Phase boundary near a magnetic percolation transition

TL;DR

This study uses large-scale simulations to analyze the phase boundary near the magnetic percolation transition in diluted magnets, revealing a narrow critical region and a nonuniversal phase boundary shape, but not matching some experimental observations.

Contribution

It provides detailed simulation results on the phase boundary near percolation in diluted magnets, highlighting the narrow critical region and the limitations of the percolation scenario in explaining experiments.

Findings

Critical exponent near percolation threshold is approximately 1.09.

The phase boundary shape is well described by a nonuniversal power law.

The percolation scenario does not explain the experimental relation in PbFe$_{12-x}$Ga$_x$O$_{19}$.

Abstract

Motivated by recent experimental observations [Phys. Rev. 96, 020407 (2017)] on hexagonal ferrites, we revisit the phase diagrams of diluted magnets close to the lattice percolation threshold. We perform large-scale Monte Carlo simulations of XY and Heisenberg models on both simple cubic lattices and lattices representing the crystal structure of the hexagonal ferrites.
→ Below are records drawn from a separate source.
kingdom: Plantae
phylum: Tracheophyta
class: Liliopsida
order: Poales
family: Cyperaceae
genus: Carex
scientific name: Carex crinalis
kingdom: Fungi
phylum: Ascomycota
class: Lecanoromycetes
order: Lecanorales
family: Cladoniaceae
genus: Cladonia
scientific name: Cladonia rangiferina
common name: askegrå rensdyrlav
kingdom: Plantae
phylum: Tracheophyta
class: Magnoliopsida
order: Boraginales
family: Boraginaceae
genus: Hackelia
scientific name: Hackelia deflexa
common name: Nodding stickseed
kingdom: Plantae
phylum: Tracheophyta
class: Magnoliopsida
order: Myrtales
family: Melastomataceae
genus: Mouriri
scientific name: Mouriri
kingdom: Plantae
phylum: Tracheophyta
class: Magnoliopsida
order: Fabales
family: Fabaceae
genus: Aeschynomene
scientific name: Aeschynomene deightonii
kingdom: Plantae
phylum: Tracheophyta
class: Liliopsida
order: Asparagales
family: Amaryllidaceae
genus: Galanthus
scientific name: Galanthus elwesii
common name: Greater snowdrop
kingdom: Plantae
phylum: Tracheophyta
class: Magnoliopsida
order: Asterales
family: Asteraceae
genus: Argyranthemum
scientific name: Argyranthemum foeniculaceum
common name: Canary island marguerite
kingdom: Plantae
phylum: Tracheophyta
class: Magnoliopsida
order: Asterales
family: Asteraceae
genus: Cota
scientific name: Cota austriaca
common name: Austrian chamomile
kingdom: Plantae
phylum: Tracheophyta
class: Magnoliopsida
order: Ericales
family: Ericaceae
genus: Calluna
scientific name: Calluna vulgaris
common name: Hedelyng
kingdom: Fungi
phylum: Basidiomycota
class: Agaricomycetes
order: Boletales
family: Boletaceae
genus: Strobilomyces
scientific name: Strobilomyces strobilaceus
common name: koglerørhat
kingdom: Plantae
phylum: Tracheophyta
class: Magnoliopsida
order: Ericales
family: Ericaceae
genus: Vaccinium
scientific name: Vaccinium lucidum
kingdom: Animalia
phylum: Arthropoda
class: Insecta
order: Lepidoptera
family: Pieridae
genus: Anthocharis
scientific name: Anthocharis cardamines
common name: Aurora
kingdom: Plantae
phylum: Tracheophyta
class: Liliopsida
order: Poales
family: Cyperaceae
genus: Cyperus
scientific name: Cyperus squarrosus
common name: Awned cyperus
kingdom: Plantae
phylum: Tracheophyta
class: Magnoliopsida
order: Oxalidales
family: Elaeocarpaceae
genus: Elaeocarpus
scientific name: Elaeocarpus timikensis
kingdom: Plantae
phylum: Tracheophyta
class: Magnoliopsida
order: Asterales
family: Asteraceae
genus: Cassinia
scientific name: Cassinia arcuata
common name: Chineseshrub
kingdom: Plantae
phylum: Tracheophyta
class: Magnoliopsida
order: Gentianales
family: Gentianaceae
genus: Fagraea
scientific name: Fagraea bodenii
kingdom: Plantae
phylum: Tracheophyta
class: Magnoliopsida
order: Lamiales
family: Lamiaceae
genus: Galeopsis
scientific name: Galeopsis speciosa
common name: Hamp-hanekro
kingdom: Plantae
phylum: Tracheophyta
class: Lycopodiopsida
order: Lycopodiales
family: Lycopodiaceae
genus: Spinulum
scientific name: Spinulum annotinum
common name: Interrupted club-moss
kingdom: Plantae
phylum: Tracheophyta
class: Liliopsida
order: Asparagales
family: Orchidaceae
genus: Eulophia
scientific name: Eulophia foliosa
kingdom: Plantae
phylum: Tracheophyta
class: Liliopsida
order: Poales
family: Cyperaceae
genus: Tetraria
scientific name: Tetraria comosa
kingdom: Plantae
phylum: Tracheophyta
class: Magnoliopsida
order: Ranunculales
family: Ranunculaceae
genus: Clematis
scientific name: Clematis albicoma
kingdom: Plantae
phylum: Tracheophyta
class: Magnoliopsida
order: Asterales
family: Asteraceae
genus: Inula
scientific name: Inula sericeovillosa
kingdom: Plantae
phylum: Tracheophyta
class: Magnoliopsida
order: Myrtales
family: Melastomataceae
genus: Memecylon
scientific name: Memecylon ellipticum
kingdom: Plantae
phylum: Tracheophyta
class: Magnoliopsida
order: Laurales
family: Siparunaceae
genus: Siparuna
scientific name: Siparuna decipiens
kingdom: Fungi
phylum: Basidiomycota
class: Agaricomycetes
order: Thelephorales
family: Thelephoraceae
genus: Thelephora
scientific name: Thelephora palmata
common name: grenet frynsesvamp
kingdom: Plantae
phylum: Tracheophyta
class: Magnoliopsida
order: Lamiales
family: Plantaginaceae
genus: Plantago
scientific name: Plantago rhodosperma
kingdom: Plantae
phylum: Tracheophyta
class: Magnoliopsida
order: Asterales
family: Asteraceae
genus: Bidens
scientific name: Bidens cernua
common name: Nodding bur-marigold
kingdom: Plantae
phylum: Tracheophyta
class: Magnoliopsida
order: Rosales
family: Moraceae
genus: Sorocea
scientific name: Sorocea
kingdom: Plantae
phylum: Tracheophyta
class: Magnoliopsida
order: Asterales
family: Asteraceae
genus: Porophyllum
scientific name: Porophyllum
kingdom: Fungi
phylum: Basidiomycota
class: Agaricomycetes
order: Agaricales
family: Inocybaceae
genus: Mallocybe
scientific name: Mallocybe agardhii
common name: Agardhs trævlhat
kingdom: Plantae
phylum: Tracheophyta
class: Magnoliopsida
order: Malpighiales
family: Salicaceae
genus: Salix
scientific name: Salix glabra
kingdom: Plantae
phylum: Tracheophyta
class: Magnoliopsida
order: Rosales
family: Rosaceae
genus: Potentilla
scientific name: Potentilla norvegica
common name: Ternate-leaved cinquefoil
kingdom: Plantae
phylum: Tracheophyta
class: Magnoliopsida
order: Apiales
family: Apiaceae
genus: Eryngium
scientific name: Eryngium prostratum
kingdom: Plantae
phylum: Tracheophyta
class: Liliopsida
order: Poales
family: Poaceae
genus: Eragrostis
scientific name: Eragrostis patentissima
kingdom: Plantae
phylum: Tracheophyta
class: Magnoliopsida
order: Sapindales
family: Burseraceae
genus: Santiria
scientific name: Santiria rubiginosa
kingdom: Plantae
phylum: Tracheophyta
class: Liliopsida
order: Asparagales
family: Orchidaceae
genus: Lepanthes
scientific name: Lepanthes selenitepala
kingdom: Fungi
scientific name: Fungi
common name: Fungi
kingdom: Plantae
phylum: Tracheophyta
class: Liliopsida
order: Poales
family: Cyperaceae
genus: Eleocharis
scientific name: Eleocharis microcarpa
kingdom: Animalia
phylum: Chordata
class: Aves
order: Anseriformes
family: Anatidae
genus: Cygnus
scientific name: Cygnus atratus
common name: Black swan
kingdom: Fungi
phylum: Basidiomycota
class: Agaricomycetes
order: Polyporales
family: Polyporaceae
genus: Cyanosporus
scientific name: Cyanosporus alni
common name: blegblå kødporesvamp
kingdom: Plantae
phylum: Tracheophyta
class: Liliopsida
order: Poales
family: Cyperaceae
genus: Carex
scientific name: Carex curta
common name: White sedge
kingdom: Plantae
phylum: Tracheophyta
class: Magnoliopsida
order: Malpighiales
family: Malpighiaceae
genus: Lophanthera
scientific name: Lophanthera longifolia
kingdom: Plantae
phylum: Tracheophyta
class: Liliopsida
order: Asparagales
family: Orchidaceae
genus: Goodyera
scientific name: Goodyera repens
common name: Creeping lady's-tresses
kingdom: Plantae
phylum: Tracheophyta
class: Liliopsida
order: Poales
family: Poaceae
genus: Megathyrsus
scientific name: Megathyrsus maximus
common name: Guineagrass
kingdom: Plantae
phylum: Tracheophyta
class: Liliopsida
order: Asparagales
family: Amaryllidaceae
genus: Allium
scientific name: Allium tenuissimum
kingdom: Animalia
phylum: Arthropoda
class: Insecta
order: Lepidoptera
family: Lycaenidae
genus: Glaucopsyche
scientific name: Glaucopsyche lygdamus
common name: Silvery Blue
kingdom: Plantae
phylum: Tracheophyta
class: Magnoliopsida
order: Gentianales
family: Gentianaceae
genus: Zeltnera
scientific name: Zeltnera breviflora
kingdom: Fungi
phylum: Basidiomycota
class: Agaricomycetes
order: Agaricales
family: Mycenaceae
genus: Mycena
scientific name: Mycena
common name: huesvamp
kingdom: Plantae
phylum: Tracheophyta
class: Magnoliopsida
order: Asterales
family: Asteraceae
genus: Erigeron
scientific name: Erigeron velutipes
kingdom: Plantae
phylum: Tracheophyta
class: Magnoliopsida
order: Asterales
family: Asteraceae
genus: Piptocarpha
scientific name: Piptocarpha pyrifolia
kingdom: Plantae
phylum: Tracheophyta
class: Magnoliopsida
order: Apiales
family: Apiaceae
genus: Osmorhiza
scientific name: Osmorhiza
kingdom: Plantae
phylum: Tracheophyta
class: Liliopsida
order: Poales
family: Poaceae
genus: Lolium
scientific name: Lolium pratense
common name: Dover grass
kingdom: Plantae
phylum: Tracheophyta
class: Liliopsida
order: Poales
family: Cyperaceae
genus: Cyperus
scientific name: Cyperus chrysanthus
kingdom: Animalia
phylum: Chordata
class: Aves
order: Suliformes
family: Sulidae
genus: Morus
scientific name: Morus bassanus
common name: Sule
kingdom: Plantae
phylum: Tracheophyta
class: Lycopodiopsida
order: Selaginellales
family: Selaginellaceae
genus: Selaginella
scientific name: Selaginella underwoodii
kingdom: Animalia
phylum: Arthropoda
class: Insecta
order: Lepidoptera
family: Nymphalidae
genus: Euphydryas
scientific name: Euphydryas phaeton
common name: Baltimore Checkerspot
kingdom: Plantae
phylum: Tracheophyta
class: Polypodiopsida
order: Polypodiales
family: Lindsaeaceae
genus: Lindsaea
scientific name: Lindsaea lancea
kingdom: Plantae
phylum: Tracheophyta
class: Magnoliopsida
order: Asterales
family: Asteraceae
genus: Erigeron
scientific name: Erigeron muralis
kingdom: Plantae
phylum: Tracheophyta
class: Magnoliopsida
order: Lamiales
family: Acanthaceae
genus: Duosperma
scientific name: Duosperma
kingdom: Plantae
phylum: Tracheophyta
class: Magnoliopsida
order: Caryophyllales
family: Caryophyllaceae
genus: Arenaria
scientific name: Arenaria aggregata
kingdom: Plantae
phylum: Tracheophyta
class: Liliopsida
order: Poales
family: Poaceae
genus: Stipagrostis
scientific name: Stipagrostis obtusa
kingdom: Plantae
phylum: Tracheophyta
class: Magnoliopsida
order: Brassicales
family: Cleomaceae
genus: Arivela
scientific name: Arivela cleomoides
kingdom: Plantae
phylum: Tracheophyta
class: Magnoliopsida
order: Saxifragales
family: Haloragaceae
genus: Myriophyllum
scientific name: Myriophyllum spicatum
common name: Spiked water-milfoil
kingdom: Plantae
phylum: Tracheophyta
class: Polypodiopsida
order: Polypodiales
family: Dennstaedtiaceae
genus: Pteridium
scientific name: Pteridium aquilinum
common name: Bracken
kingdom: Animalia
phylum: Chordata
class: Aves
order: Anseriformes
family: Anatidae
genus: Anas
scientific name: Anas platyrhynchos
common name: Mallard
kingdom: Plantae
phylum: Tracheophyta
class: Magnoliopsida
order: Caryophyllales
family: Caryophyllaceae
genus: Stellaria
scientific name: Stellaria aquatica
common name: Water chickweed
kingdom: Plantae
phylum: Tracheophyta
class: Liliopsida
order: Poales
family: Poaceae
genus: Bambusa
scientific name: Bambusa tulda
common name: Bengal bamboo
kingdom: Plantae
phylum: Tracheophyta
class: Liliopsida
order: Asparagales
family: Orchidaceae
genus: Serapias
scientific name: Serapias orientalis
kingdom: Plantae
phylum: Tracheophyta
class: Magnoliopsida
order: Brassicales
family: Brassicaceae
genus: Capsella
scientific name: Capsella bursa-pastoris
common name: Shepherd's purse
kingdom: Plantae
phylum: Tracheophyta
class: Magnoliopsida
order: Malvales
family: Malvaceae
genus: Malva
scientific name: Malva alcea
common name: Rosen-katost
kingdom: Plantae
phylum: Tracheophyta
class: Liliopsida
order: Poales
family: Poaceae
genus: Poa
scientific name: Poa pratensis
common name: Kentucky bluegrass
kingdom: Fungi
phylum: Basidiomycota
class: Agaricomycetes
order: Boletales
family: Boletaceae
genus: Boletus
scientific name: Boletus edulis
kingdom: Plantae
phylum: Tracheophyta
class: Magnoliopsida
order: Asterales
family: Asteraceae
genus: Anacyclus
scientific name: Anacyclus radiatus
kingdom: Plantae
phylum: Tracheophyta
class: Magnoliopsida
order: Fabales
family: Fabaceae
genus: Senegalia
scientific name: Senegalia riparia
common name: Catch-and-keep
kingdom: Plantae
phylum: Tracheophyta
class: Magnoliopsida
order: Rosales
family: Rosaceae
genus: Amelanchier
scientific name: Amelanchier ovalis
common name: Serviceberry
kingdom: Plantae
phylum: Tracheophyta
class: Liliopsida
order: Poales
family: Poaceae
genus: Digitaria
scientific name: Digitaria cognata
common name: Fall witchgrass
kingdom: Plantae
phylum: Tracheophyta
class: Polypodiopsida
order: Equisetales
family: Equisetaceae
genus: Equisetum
Close to the percolation threshold $p_c$, we find that the magnetic ordering temperature $T_c$ depends on the dilution $p$ via the power law $T_c \sim |p-p_c|^\phi$ with exponent $\phi=1.09$, in agreement with classical percolation theory. However, this asymptotic critical region is very narrow, $|p-p_c| \lesssim 0.04$. Outside of it, the shape of the phase boundary is well described, over a wide range of dilutions, by a nonuniversal power law with an exponent somewhat below unity. Nonetheless, the percolation scenario does not reproduce the experimentally observed relation $T_c \sim (x_c -x)^{2/3}$ in PbFe$_{12-x}$Ga$_x$O$_{19}$. We discuss the generality of our findings as well as implications for the physics of diluted hexagonal ferrites.